# my new 55 gal.



## drywall guy (Dec 16, 2012)

here are some pics of my new 55 gal. I got up and running last week.....*c/p*


----------



## geomv (Jan 14, 2013)

Your new tank is so pretty!! How many fish and what kind do you have in it? I have a 55 gallon tank with the same cabinet you have. However, in my tank I have 3 turtles. My fish are in a 20 gallon tank. I have a a variey of fish, mostly swordtails. I have had aquariums most our 45 marriage. I love the hobby and always want more!!! :fish-in-bowl:


----------



## ionix (Oct 11, 2012)

I like it. Very nicely setup. I like the "paws off" sign. I need that for my dogs.  

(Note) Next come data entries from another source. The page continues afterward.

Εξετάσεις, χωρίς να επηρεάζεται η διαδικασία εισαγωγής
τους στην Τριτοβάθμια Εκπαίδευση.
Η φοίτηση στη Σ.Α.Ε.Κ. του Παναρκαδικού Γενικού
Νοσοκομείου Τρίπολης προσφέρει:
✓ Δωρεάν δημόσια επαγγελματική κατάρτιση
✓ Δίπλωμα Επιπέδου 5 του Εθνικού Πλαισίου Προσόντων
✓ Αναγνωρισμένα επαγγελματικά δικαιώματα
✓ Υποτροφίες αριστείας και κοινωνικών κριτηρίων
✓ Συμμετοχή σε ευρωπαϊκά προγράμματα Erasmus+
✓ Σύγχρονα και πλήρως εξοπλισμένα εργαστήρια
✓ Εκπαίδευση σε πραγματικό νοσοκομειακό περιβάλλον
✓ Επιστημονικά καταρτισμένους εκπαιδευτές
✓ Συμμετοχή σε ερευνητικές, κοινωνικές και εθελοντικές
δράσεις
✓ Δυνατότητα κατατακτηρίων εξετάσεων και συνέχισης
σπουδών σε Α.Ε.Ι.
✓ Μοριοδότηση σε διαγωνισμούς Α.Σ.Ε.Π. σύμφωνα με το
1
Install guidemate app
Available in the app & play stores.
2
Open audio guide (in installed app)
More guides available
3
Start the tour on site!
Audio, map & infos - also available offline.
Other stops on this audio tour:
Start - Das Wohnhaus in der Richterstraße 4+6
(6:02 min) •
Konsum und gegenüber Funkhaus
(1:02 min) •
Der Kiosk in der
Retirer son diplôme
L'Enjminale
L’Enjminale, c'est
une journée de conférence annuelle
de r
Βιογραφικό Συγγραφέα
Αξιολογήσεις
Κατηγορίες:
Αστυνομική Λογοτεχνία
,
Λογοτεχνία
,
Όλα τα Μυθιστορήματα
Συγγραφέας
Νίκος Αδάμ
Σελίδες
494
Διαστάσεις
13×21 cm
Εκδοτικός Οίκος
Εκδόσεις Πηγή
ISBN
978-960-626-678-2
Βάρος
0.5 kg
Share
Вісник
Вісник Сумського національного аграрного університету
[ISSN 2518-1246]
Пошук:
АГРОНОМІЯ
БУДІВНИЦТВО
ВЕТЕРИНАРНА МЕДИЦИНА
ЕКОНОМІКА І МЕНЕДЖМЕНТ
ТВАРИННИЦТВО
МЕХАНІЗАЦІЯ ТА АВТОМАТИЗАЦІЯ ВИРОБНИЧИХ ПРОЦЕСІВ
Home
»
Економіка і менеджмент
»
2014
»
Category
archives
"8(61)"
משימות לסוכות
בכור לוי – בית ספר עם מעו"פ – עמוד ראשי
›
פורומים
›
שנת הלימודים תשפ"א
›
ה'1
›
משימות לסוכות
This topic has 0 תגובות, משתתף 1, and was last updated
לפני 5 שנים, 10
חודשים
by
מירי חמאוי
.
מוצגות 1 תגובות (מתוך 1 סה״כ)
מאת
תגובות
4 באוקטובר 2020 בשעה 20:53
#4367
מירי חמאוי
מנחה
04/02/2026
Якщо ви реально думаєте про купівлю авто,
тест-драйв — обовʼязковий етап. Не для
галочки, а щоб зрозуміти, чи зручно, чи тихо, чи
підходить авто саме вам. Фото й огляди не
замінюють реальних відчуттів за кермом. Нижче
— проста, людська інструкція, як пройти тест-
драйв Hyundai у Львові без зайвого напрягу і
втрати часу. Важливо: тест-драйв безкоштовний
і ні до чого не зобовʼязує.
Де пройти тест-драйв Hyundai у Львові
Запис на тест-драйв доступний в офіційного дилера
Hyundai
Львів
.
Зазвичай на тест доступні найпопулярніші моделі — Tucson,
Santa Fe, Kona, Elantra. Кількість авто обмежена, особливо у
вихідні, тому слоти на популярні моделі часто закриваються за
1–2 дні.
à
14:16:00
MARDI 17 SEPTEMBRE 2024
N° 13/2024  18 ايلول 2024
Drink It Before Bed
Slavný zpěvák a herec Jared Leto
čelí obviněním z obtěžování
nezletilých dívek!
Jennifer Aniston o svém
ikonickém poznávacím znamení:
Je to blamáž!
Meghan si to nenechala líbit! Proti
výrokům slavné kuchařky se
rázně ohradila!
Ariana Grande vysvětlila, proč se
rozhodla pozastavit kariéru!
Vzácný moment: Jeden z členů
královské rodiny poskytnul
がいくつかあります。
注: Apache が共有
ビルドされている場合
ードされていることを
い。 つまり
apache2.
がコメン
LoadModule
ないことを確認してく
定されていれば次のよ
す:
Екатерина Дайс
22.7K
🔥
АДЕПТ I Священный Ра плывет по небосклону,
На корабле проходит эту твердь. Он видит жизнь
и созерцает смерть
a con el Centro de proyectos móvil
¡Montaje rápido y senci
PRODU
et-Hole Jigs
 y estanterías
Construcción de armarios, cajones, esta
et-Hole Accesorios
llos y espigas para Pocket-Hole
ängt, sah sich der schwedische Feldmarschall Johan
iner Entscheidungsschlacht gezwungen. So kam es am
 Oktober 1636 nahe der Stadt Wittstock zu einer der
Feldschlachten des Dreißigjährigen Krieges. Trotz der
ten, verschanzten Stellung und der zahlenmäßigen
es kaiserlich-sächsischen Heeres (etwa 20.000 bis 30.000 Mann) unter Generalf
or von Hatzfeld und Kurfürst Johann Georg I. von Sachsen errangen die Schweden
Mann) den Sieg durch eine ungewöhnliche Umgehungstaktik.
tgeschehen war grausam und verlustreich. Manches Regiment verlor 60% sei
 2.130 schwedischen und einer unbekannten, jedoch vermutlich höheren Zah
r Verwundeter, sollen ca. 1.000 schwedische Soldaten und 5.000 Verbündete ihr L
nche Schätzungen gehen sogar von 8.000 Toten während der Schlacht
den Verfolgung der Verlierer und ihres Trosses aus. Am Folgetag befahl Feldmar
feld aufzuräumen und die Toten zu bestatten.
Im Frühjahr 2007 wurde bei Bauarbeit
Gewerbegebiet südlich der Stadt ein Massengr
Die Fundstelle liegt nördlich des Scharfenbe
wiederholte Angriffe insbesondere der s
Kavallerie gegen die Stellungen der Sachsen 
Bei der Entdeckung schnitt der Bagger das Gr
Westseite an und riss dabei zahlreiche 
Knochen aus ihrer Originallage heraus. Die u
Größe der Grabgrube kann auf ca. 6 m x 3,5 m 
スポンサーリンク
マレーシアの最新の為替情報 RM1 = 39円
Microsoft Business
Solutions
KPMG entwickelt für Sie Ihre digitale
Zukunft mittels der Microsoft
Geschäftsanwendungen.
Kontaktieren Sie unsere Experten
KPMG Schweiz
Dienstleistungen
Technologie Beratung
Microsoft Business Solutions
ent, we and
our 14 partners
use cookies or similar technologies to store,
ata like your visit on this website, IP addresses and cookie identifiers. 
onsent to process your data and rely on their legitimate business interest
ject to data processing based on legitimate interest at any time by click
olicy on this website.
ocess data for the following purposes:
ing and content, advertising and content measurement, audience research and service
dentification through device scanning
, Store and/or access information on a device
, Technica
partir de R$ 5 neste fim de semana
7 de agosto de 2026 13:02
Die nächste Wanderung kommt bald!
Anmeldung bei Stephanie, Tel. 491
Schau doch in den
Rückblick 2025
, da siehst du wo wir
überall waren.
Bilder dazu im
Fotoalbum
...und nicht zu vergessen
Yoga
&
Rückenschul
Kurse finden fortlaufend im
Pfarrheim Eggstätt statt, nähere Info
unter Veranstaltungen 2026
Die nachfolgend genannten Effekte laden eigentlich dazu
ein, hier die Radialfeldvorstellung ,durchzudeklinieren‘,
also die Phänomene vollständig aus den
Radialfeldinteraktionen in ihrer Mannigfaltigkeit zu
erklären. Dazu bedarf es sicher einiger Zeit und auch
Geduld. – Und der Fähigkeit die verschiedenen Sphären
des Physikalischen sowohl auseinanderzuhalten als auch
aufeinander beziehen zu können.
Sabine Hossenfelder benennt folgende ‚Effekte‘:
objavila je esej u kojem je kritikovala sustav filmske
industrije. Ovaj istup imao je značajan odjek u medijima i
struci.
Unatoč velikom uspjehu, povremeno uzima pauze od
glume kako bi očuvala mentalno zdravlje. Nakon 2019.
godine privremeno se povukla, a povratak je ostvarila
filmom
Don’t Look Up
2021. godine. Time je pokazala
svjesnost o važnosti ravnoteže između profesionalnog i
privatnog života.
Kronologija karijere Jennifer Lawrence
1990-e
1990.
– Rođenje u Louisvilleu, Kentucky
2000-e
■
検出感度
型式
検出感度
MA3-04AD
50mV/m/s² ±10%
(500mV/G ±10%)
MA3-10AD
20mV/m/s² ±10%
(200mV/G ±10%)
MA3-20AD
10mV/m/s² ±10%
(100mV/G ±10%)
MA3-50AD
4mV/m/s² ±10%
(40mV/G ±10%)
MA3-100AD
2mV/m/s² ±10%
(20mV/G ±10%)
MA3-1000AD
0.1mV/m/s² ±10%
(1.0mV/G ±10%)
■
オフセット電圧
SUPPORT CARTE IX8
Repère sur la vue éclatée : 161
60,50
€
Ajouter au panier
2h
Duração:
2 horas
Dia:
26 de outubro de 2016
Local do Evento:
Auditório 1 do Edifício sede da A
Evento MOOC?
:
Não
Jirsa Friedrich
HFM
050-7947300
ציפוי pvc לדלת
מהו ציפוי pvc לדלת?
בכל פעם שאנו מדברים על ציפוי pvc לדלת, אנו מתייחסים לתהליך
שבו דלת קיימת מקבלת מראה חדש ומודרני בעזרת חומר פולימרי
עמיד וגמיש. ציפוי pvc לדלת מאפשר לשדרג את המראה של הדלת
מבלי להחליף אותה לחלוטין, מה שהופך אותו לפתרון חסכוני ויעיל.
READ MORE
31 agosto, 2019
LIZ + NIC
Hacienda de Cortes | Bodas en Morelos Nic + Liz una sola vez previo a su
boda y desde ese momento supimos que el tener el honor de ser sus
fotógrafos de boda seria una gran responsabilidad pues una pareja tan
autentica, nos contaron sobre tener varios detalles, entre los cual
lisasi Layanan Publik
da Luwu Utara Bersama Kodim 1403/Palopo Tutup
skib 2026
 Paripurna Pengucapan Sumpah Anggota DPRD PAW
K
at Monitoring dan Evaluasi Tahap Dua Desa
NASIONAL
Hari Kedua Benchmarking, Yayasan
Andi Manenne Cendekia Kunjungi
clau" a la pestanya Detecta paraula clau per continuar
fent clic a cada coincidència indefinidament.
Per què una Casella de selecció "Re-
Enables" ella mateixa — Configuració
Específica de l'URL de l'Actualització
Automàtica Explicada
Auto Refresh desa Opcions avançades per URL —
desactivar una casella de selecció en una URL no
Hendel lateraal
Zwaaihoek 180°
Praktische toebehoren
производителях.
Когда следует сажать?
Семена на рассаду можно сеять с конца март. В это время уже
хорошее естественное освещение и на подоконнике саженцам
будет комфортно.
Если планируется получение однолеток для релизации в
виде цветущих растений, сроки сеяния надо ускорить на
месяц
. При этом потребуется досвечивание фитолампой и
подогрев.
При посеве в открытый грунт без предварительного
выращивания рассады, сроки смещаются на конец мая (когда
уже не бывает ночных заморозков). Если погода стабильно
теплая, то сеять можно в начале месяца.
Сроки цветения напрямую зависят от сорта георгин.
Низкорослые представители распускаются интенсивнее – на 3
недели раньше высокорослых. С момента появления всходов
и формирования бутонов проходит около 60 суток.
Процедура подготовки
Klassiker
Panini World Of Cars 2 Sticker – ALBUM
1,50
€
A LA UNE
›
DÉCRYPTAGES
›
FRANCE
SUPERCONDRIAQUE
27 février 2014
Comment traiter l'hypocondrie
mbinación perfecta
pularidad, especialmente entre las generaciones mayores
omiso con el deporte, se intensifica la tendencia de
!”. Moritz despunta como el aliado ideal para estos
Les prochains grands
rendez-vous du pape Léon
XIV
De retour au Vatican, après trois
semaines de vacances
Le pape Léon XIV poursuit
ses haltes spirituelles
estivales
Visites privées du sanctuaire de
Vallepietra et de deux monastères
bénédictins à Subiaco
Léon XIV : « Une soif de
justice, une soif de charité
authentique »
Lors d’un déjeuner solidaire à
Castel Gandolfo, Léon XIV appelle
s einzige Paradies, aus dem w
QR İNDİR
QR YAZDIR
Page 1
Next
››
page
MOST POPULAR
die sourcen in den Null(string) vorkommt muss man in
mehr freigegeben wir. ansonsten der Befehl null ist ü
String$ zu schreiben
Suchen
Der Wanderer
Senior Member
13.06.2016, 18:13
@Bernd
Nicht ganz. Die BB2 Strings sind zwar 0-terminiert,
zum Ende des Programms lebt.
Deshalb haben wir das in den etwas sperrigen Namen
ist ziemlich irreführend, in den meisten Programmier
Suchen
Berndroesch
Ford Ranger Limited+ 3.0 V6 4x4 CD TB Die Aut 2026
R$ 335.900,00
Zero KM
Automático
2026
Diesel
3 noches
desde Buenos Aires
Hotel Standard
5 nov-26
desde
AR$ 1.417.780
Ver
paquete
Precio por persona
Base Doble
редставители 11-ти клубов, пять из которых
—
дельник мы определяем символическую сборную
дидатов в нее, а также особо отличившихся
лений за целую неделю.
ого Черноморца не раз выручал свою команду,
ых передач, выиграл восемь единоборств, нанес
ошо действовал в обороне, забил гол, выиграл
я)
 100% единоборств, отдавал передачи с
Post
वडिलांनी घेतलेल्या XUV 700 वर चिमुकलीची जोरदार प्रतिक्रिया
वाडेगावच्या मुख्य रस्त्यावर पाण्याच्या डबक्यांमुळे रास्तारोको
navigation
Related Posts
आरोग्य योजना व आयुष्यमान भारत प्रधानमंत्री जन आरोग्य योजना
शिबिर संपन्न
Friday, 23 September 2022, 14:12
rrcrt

Though next step, live plants! : P


----------



## sswon1 (Dec 21, 2012)

Very nice! Love all the color!


----------



## TroyVSC (Aug 29, 2012)

Lots of stuff going on in that tank. Well done.


----------



## drywall guy (Dec 16, 2012)

(1) rainbow shark
(3) gold barb
(3) brilliant rasbora
(1) clown loach
(1) small pleco
(2) red eye tetra
(5) tiger barbs
(2) mollys
(4) rainbows

........so far everyone is getting along very well


----------